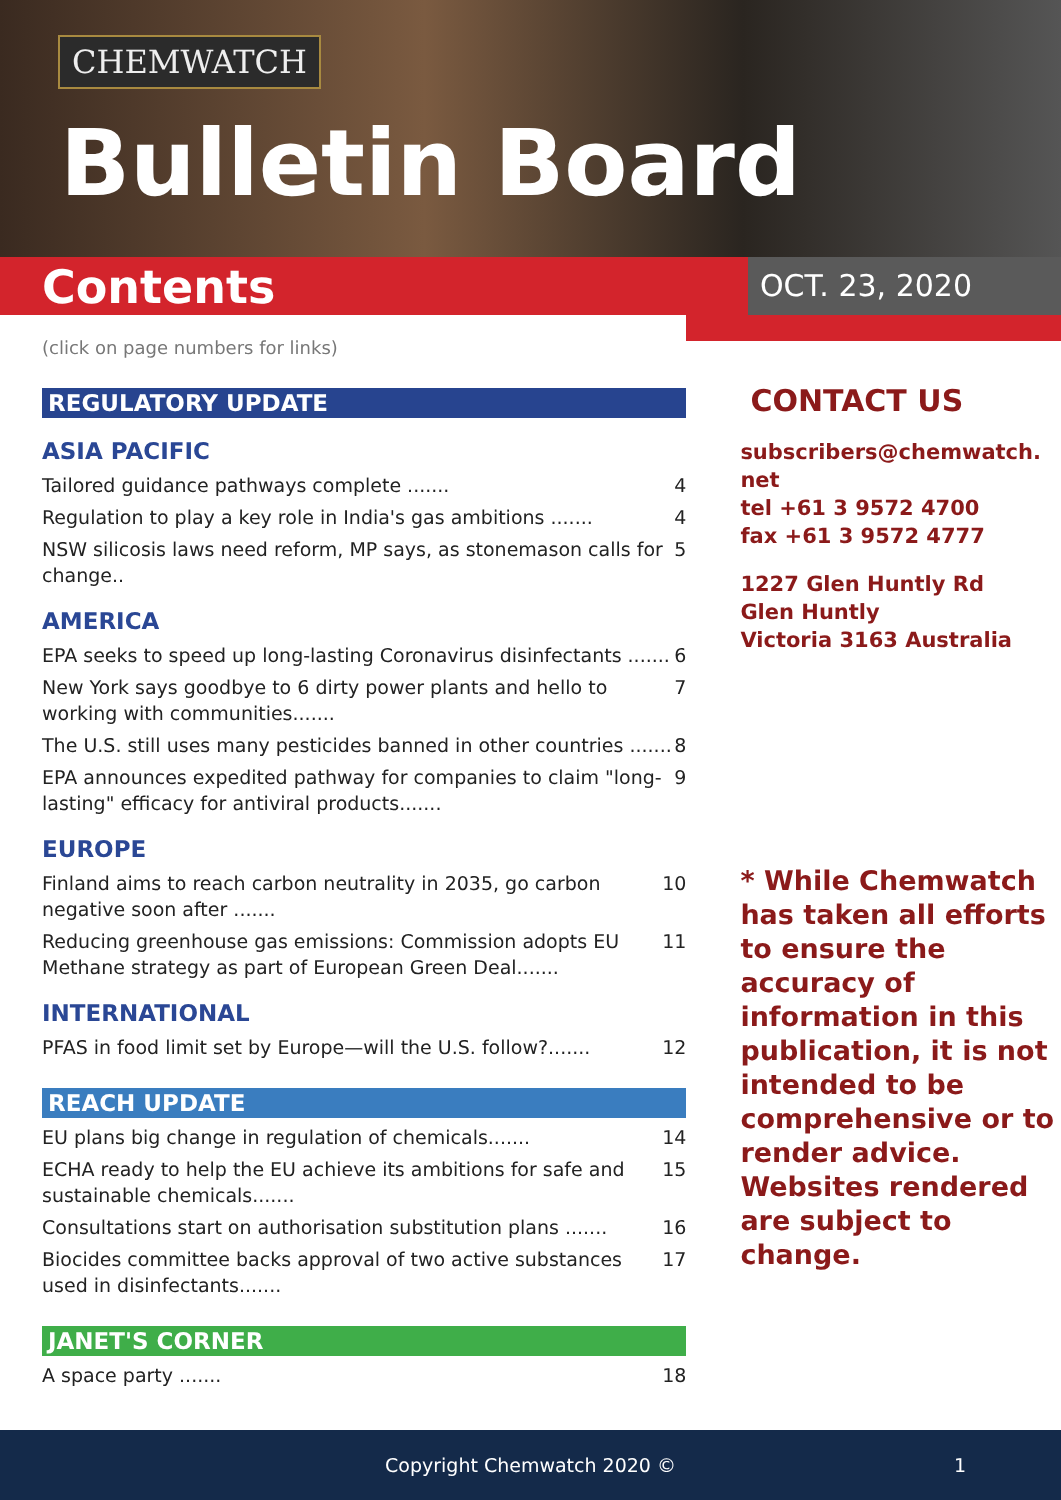CHEMWATCH
Bulletin Board
Contents
OCT. 23, 2020
(click on page numbers for links)
REGULATORY UPDATE
ASIA PACIFIC
Tailored guidance pathways complete ....... 4
Regulation to play a key role in India's gas ambitions ....... 4
NSW silicosis laws need reform, MP says, as stonemason calls for change.. 5
AMERICA
EPA seeks to speed up long-lasting Coronavirus disinfectants ....... 6
New York says goodbye to 6 dirty power plants and hello to working with communities....... 7
The U.S. still uses many pesticides banned in other countries ....... 8
EPA announces expedited pathway for companies to claim "long-lasting" efficacy for antiviral products....... 9
EUROPE
Finland aims to reach carbon neutrality in 2035, go carbon negative soon after ....... 10
Reducing greenhouse gas emissions: Commission adopts EU Methane strategy as part of European Green Deal....... 11
INTERNATIONAL
PFAS in food limit set by Europe—will the U.S. follow?....... 12
REACH UPDATE
EU plans big change in regulation of chemicals....... 14
ECHA ready to help the EU achieve its ambitions for safe and sustainable chemicals....... 15
Consultations start on authorisation substitution plans ....... 16
Biocides committee backs approval of two active substances used in disinfectants....... 17
JANET'S CORNER
A space party ....... 18
CONTACT US
subscribers@chemwatch.
net
tel +61 3 9572 4700
fax +61 3 9572 4777
1227 Glen Huntly Rd
Glen Huntly
Victoria 3163 Australia
* While Chemwatch has taken all efforts to ensure the accuracy of information in this publication, it is not intended to be comprehensive or to render advice. Websites rendered are subject to change.
Copyright Chemwatch 2020 © 1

▶ **About this exercise**
For this exercise, copy each line from the listing above that has the word "long".

▶ **Result for this exercise**
EPA seeks to speed up long-lasting Coronavirus disinfectants ....... 6
EPA announces expedited pathway for companies to claim "long-lasting" efficacy for antiviral products....... 9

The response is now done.